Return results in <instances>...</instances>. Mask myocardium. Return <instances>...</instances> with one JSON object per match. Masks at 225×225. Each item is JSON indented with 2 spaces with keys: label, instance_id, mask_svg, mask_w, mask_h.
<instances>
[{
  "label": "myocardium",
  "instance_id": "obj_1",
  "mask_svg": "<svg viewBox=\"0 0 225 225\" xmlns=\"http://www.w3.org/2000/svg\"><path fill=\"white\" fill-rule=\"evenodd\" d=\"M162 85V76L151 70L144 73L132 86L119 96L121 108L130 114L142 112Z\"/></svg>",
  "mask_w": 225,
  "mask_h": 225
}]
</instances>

※ ※ ※

[Problem details]
Render every line of the listing above as a JSON array of strings, one string per line, omitting any blank lines.

[Exercise response]
[
  "Return results in <instances>...</instances>. Mask myocardium. Return <instances>...</instances> with one JSON object per match. Masks at 225×225. Each item is JSON indented with 2 spaces with keys: label, instance_id, mask_svg, mask_w, mask_h.",
  "<instances>",
  "[{",
  "  \"label\": \"myocardium\",",
  "  \"instance_id\": \"obj_1\",",
  "  \"mask_svg\": \"<svg viewBox=\\\"0 0 225 225\\\" xmlns=\\\"http://www.w3.org/2000/svg\\\"><path fill=\\\"white\\\" fill-rule=\\\"evenodd\\\" d=\\\"M162 85V76L151 70L144 73L132 86L119 96L121 108L130 114L142 112Z\\\"/></svg>\",",
  "  \"mask_w\": 225,",
  "  \"mask_h\": 225",
  "}]",
  "</instances>"
]